It's a curious phenomena of our culinary times that so much food invented to eat standing up is being served in places where you pay to sit down.
Check the menu. Does it include the words "authentic" and "alleyway"? Can you order things on sticks and stuff stuffed with other stuff? You are almost certainly in a street-food eatery. Expect flavours synonymous with countries that enjoy year-round warmth, repackaged and sold at prices that reflect restaurant heating bills.
At Sen Vietnamese Kitchen and Bar, I suspect that bill is huge. This is a very large space. The night we visited they were only utilising the upstairs, but even that was vast.
In this restaurant within a restaurant, we took banquette seats by the balcony ("Discombobulating," said Bryan, as he peered down through the perspex railing) and started with summer rolls. They were okay - $14 for four, slightly dry on the ends, and lacking zing inside. Lemongrass skewers ($4.50 each) were far more successful, with the citrus flavour of the herb fully permeating the splodge of pork mince wrapped around its length.
Our favourite starter was the Vietnamese pancake ($16.50). The batter, traditionally made with rice flour and coconut cream, managed to be both fluffy and crispy and there was enough pork and prawn filling to ensure our table of four got a decent taste each.
A pause between courses while I try to think of the right word to describe the service. Refreshing? Unfiltered? Bryan was thrilled to be referred to as a "sweetheart" and "young man". The instruction to "hang on to your knickers" when our mains arrived was probably apt, given how much food we'd ordered.
You could have a reasonably cheap night here if you stuck to the $19.50 end of the mains menu - spicy lemongrass chicken or grilled pork, served with a small pile of thin rice noodles. The latter was mystifyingly tender until I realised that some of the meat was actually flattened pork mince patties (seriously tastier than that sentence reads).
The soft-shell crab ($27.50) definitely needed its tamarind sauce accompaniment to cut a greasy mouthfeel; in contrast, some of the chunks in the clay pot pork belly ($23.50) lacked essential fat.
Dish of the night was definitely the $26 "shaking beef" that hit bitter and sweet notes via oyster sauce and a bed of thick-stemmed watercress.
The menu includes six vegetarian options, including the lotus stem salad ($14.50) we added to our order. It was texturally interesting, but I wanted more mint. Maybe the menu was suffering seasonal malaise, but actually, I wanted more fresh mint-coriander-lime-etc, across the board.

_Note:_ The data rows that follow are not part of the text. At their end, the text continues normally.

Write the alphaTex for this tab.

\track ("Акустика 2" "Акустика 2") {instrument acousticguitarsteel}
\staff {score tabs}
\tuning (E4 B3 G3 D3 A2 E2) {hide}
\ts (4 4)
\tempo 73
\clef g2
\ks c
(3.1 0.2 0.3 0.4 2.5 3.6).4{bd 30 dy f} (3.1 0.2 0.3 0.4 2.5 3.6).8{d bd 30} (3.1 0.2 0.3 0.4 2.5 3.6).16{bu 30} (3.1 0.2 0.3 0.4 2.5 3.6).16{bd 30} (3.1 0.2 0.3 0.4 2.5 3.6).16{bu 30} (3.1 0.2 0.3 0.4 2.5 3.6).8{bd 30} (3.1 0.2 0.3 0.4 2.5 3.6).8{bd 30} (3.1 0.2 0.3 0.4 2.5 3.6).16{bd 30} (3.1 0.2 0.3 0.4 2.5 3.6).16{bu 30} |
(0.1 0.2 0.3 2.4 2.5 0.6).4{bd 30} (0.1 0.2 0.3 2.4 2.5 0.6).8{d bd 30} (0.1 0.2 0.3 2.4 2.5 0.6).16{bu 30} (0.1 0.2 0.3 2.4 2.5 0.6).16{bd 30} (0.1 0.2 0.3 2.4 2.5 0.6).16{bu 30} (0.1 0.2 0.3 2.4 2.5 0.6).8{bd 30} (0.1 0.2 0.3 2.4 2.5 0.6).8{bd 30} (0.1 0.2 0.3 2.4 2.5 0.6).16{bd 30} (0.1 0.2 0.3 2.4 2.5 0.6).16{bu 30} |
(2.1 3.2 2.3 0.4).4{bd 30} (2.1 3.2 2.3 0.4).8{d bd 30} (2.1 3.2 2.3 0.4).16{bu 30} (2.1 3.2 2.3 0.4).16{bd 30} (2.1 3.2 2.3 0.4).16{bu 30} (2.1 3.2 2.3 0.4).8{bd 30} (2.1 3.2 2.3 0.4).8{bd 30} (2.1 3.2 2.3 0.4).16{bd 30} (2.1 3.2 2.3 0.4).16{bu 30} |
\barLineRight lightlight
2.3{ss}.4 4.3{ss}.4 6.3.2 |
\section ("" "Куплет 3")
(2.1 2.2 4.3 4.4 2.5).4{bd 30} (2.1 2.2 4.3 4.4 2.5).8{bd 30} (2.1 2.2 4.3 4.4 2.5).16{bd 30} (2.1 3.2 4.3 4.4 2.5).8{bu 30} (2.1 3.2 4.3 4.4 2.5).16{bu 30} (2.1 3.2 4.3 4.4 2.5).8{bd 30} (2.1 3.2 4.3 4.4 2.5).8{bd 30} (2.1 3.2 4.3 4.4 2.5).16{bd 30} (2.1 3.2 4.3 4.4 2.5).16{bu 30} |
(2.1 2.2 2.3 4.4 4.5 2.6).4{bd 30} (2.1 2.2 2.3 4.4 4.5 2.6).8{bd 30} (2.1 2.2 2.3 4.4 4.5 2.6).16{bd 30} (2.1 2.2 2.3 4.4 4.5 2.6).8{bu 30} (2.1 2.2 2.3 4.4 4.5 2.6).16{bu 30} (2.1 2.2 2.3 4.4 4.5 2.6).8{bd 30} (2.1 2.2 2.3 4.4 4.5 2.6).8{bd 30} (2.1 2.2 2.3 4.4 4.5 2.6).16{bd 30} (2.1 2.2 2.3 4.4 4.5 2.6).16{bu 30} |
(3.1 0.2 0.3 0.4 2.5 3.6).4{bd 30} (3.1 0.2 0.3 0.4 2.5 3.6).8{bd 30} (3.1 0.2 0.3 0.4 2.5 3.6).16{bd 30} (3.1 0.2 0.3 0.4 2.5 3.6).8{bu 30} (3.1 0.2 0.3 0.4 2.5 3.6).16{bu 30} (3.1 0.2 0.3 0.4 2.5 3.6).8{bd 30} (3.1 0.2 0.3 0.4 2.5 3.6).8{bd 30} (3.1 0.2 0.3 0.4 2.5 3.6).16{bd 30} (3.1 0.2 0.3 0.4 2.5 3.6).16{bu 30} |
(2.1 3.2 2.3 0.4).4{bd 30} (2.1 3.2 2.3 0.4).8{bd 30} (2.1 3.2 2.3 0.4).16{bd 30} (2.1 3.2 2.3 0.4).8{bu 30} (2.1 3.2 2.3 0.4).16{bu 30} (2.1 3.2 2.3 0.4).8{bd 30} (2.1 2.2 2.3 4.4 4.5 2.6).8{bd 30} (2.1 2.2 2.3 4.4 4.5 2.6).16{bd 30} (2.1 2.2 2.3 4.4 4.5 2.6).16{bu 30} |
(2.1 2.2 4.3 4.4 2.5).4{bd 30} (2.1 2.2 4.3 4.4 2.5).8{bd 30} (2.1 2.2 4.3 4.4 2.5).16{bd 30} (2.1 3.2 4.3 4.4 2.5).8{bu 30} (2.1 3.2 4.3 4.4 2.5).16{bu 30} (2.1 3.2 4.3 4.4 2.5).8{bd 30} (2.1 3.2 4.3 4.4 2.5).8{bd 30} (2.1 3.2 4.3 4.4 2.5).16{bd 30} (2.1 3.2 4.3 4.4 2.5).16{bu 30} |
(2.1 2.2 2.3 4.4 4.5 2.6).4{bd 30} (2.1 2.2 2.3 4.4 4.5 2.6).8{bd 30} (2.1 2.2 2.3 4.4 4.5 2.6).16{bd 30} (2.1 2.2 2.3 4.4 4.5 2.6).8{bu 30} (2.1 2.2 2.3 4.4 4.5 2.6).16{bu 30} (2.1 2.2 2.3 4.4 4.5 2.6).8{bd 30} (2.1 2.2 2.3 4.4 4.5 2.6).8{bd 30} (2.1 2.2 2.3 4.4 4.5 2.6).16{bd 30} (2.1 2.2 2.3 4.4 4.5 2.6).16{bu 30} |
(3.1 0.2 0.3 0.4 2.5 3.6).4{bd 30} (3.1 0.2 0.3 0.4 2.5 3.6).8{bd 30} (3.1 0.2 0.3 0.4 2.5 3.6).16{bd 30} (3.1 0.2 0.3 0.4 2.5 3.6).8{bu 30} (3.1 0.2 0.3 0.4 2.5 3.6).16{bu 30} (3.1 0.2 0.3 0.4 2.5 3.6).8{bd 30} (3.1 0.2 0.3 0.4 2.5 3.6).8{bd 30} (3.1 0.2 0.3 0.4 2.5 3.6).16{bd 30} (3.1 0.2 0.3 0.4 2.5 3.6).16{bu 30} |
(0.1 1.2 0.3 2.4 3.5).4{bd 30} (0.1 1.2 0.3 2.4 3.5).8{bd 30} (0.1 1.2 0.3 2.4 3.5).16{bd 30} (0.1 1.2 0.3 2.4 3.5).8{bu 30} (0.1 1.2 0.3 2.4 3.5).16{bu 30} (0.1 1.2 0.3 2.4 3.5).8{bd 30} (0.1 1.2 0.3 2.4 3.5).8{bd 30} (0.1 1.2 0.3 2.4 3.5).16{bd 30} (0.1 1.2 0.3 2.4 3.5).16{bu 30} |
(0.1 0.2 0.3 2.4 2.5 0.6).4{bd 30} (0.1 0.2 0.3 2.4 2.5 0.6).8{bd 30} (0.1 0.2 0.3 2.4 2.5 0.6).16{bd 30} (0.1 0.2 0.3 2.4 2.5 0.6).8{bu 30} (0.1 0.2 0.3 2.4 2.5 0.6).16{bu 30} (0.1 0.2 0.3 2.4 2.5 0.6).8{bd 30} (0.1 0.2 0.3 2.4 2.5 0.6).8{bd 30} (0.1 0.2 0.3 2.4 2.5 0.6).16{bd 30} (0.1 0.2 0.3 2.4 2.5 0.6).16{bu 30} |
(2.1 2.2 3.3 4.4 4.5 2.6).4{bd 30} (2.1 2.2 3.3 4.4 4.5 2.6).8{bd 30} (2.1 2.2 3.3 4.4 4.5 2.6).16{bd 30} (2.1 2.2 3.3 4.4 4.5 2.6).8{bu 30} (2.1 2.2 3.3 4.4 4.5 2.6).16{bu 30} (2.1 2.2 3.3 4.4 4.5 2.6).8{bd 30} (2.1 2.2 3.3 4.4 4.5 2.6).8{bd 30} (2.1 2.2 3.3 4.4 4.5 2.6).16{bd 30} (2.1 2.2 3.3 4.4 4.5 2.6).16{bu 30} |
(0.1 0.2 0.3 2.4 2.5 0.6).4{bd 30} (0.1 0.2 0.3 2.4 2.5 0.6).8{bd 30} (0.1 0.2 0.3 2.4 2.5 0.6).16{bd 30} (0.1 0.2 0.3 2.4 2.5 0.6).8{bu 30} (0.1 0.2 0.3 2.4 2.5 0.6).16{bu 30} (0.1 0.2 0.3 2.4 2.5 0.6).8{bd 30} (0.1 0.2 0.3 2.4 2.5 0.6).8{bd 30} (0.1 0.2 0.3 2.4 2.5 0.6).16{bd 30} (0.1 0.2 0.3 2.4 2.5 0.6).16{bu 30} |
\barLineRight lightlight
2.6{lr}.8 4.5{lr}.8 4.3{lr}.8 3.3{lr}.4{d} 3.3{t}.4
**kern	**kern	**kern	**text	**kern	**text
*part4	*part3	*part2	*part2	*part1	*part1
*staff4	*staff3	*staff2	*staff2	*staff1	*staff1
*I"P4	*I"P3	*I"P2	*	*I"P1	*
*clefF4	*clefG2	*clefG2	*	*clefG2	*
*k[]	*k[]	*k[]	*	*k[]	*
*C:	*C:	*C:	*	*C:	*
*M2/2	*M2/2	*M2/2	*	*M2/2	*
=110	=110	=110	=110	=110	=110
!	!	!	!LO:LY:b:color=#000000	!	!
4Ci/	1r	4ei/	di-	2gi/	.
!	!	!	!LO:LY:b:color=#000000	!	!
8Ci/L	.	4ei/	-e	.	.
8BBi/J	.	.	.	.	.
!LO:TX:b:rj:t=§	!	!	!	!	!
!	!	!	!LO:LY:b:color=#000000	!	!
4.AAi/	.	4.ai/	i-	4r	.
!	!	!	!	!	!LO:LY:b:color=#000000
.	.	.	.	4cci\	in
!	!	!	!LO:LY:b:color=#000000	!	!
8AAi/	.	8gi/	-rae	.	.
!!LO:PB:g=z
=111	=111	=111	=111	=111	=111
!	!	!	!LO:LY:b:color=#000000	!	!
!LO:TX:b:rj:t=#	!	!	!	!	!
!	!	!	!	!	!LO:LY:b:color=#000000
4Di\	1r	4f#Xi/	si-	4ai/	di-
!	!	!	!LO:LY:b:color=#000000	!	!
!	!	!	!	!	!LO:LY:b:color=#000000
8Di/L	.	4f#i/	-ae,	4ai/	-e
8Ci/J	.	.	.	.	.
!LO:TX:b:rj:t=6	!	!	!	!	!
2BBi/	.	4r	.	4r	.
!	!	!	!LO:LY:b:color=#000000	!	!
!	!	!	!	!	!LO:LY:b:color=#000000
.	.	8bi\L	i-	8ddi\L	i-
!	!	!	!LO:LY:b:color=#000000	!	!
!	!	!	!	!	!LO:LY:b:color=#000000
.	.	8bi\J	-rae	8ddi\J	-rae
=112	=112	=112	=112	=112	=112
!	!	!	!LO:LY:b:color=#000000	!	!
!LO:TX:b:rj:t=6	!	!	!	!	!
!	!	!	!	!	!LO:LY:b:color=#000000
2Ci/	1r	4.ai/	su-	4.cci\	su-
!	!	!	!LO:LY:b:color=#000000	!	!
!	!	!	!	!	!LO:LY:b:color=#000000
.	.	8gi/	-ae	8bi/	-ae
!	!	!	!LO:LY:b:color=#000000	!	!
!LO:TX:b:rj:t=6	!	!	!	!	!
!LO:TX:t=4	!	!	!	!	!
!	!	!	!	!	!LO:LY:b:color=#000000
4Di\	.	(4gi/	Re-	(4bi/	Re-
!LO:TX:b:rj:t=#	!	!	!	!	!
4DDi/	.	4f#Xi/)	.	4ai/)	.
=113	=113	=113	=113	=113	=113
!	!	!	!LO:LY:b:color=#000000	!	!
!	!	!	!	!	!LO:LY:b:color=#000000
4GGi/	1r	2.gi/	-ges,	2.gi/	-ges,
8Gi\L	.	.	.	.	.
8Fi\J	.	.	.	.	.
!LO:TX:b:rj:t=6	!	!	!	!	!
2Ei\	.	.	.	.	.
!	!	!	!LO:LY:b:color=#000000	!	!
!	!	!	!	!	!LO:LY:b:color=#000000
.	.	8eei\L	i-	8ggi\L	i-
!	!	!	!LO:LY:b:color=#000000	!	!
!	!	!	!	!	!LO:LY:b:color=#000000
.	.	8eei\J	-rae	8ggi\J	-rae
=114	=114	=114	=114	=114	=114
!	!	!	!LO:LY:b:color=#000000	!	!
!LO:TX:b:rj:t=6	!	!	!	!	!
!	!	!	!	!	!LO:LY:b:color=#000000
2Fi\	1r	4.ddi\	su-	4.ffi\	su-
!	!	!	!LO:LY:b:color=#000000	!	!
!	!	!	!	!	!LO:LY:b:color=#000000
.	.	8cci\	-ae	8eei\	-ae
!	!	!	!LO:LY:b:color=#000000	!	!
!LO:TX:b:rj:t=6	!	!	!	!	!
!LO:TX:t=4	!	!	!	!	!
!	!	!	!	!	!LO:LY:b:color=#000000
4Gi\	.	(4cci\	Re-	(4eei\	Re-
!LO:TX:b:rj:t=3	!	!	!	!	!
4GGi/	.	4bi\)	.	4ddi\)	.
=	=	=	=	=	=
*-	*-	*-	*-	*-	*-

We got one of everything on the dessert menu and there were two stand-outs: a really toothsome $12 black rice pudding and a $10 glass of "lotus" pudding (we'd already been warned the lotus seeds had been swapped for passionfruit) that was light and creamy, sweet and tart.
The young fellow finished with a green tea, and we scraped our plates clean. Lucky we were wearing stretchy knickers.